The city has unveiled a massive plan to deck over Sunnyside Yard to make space for 12,000 affordable apartments in Queens.
A sweeping master plan for the project details a new development—which would take decades to complete—would include 100 percent affordable apartments across 140 acres of land. Some 115 acres of the land would be created by "decking over" the top of the regional rail yard.
The city sees Sunnyside Yard development as a "once-in-a-century opportunity" to bring thousands of new apartments to Queens, which currently gains 4,000 new residents every year, with hundreds of thousands of immigrants landing in Queens in the past several decades, according to the executive summary.
"If the borough is to remain an inclusive home to New Yorkers of all backgrounds, then it is imperative to plan for its future growth," according to the plan.
Of the 12,000 apartments, half would be for very low-income families, about 30 to 50 percent of the area median income (currently $29,000 to $48,000 annual salary for a family of three.) The units would be rent-stabilized.
The other 6,000 would be for moderate-income households through a "21st century version" of the Mitchell-Lama housing program, allowing for home ownership.
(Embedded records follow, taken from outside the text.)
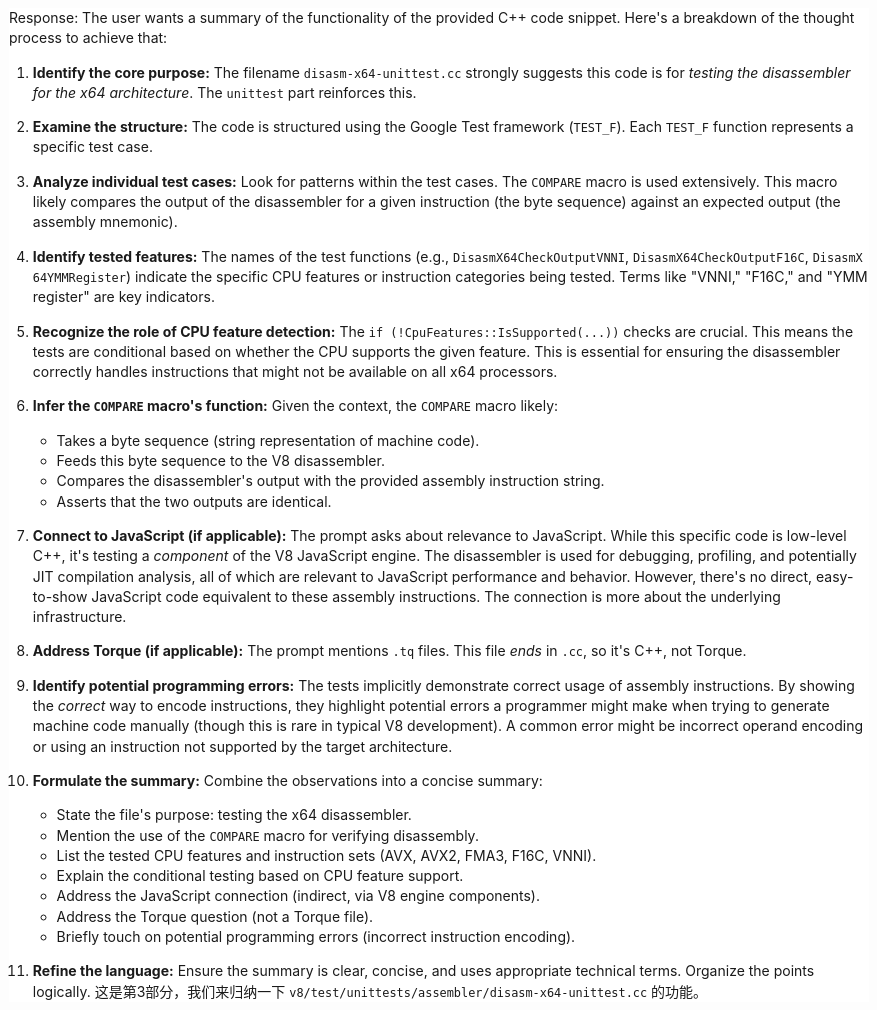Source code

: Response:
The user wants a summary of the functionality of the provided C++ code snippet. Here's a breakdown of the thought process to achieve that:

1. **Identify the core purpose:** The filename `disasm-x64-unittest.cc` strongly suggests this code is for *testing the disassembler for the x64 architecture*. The `unittest` part reinforces this.

2. **Examine the structure:** The code is structured using the Google Test framework (`TEST_F`). Each `TEST_F` function represents a specific test case.

3. **Analyze individual test cases:** Look for patterns within the test cases. The `COMPARE` macro is used extensively. This macro likely compares the output of the disassembler for a given instruction (the byte sequence) against an expected output (the assembly mnemonic).

4. **Identify tested features:**  The names of the test functions (e.g., `DisasmX64CheckOutputVNNI`, `DisasmX64CheckOutputF16C`, `DisasmX64YMMRegister`) indicate the specific CPU features or instruction categories being tested. Terms like "VNNI," "F16C," and "YMM register" are key indicators.

5. **Recognize the role of CPU feature detection:** The `if (!CpuFeatures::IsSupported(...))` checks are crucial. This means the tests are conditional based on whether the CPU supports the given feature. This is essential for ensuring the disassembler correctly handles instructions that might not be available on all x64 processors.

6. **Infer the `COMPARE` macro's function:** Given the context, the `COMPARE` macro likely:
    * Takes a byte sequence (string representation of machine code).
    * Feeds this byte sequence to the V8 disassembler.
    * Compares the disassembler's output with the provided assembly instruction string.
    * Asserts that the two outputs are identical.

7. **Connect to JavaScript (if applicable):** The prompt asks about relevance to JavaScript. While this specific code is low-level C++, it's testing a *component* of the V8 JavaScript engine. The disassembler is used for debugging, profiling, and potentially JIT compilation analysis, all of which are relevant to JavaScript performance and behavior. However, there's no direct, easy-to-show JavaScript code equivalent to these assembly instructions. The connection is more about the underlying infrastructure.

8. **Address Torque (if applicable):** The prompt mentions `.tq` files. This file *ends* in `.cc`, so it's C++, not Torque.

9. **Identify potential programming errors:** The tests implicitly demonstrate correct usage of assembly instructions. By showing the *correct* way to encode instructions, they highlight potential errors a programmer might make when trying to generate machine code manually (though this is rare in typical V8 development). A common error might be incorrect operand encoding or using an instruction not supported by the target architecture.

10. **Formulate the summary:** Combine the observations into a concise summary:
    * State the file's purpose: testing the x64 disassembler.
    * Mention the use of the `COMPARE` macro for verifying disassembly.
    * List the tested CPU features and instruction sets (AVX, AVX2, FMA3, F16C, VNNI).
    * Explain the conditional testing based on CPU feature support.
    * Address the JavaScript connection (indirect, via V8 engine components).
    * Address the Torque question (not a Torque file).
    * Briefly touch on potential programming errors (incorrect instruction encoding).

11. **Refine the language:** Ensure the summary is clear, concise, and uses appropriate technical terms. Organize the points logically.
这是第3部分，我们来归纳一下 `v8/test/unittests/assembler/disasm-x64-unittest.cc` 的功能。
By decking over about 80 percent of the rail yard, allowing for rail operations to continue below, the project is seen as way of "creating" new land for housing, schools, libraries, and connecting neighborhoods currently separated by the yard. About 780 trains run through Sunnyside Yard everyday.
"We're running out of land in New York City, and it is harder and harder to find places for real affordable housing," the head of the EDC, James Patchett, told the Wall Street Journal. The total cost of decking, streetscape changes, and structures for utilities and below-deck train operations would be about $14.4 billion, according to the newspaper.
Working poor and the shrinking middle class have to wait 10 years for an affordable place to live?